** WHAT TO DO **
Please return each line of the data below that contains the word "votre", copied in full.

** DATA FOR THE TASK **

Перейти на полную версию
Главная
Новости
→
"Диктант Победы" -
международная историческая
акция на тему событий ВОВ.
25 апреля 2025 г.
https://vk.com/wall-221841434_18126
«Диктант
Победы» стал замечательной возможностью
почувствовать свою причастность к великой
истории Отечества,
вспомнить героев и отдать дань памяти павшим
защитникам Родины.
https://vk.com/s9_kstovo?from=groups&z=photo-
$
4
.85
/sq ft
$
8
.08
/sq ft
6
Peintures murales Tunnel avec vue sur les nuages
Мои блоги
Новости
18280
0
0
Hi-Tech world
...
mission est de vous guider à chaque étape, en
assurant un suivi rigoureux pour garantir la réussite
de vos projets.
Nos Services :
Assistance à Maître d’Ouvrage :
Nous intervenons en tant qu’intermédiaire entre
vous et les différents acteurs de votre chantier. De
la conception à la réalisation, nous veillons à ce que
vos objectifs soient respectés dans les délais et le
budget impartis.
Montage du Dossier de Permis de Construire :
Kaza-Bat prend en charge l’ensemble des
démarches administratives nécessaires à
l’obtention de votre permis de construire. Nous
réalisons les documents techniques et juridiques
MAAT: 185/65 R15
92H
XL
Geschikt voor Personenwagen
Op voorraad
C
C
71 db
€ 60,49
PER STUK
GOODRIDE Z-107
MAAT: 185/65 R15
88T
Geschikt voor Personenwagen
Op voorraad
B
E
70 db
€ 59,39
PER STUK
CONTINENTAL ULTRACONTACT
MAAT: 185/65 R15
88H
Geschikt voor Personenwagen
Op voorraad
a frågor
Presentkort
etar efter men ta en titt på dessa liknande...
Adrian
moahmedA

** YOUR SOLUTION **
vous et les différents acteurs de votre chantier. De
l’obtention de votre permis de construire. Nous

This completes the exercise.